Racial discrimination alive in housing market

An industry study has revealed that racial bias is still prevalent in the housing market

Racial discrimination alive in housing market

Black homebuyers who contact agents about recently advertised homes for sale learn of about 17% fewer available homes than equally qualified whites and are shown 17.7% fewer homes, according to an industry study.

HUD’s Housing Discrimination against Racial and Ethnic Minorities study released yesterday also showed Asian homebuyers learn of about 15.5% fewer available homes than equally qualified whites and are shown 18.8% fewer homes. Though not the case for rentals, overall differences in treatment for Hispanic homebuyers are not statistically significant where home buying is concerned.

When homebuyers meet in person with housing providers, they are usually told about at least one available unit. However, agents frequently tell one tester about more available homes than the other, with whites significantly more likely to be favored than blacks and Asians, the study said.
Consequently, for every two visits, black and Asian homebuyers learn about one fewer home than equally qualified whites.

In one sales test, the black tester called and spoke with an agent who insisted that she must be prequalified in order to see homes. The agent refused to meet with the tester until she had talked to a lender. The white tester was not asked about prequalification over the phone and was able to make an appointment to meet with the agent.

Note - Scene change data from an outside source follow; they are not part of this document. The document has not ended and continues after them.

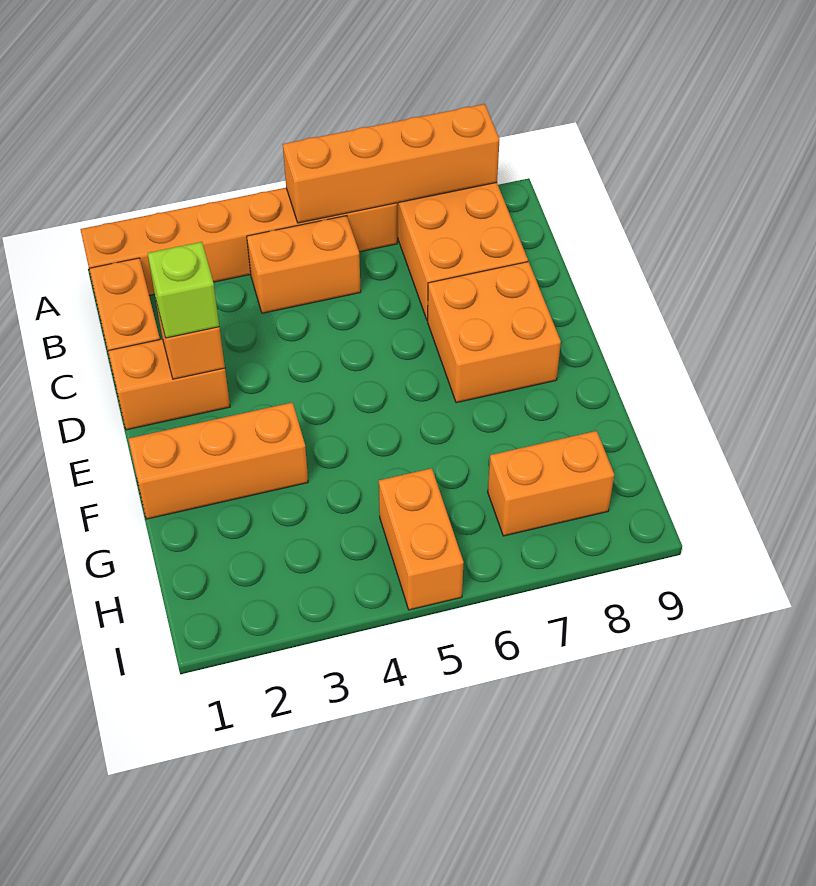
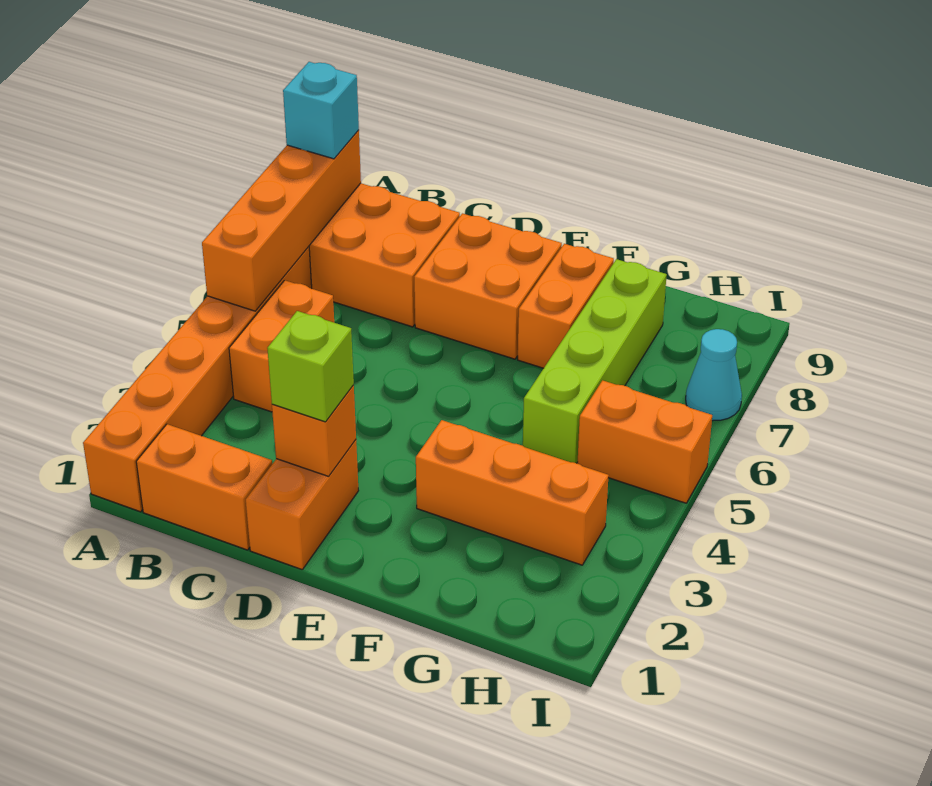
none -> cyan 1x1 brick [283,62,359,159]
orange 1x3 brick [128,402,308,519] -> orange 1x3 brick turned to [416,420,609,565]
none -> lime 1x4 brick [523,259,667,463]
orange 1x2 brick [488,431,614,536] -> orange 1x2 brick moved to [518,244,614,368]
none -> cyan 1x1 cone [686,329,742,421]

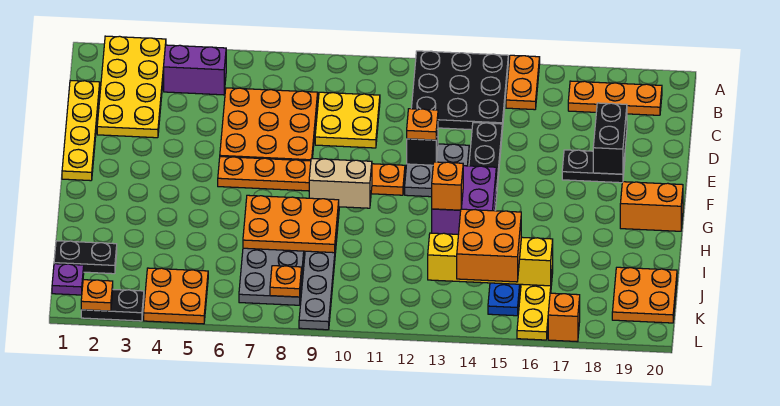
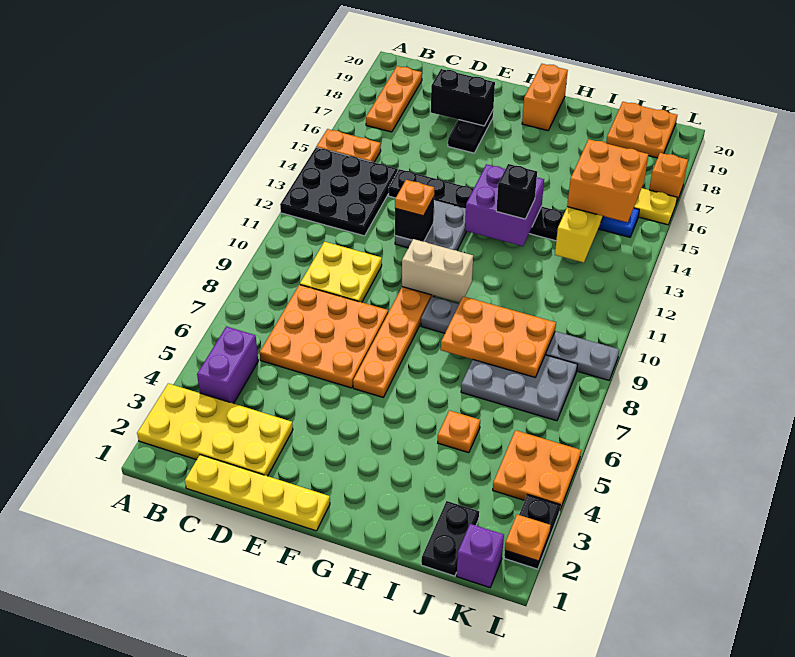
tan 1x2 brick [309,159,372,208] -> tan 1x2 brick turned to [402,239,473,303]
orange 2x3 plate [243,195,339,253] -> orange 2x3 plate turned to [441,296,556,377]
orange 1x1 brick [432,162,463,210] -> black 1x1 brick [496,164,537,219]
purple 1x1 plate [52,264,84,295] -> purple 1x1 brick [457,524,504,587]
orange 1x1 plate [270,266,302,297] -> orange 1x1 plate moved to [438,410,480,453]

More than 8,000 tests were conducted in a nationally representative sample of 28 metropolitan areas. In each test, two trained individuals—one white and the other black, Hispanic, or Asian—contacted a housing provider to inquire about a housing unit randomly selected from recently advertised homes and apartments. The two testers in each pair were matched on gender and age, and both presented themselves as equally and unambiguously well-qualified to rent or buy the advertised unit. Each tester independently recorded the treatment he or she experienced, including information about all the homes or apartments recommended and shown.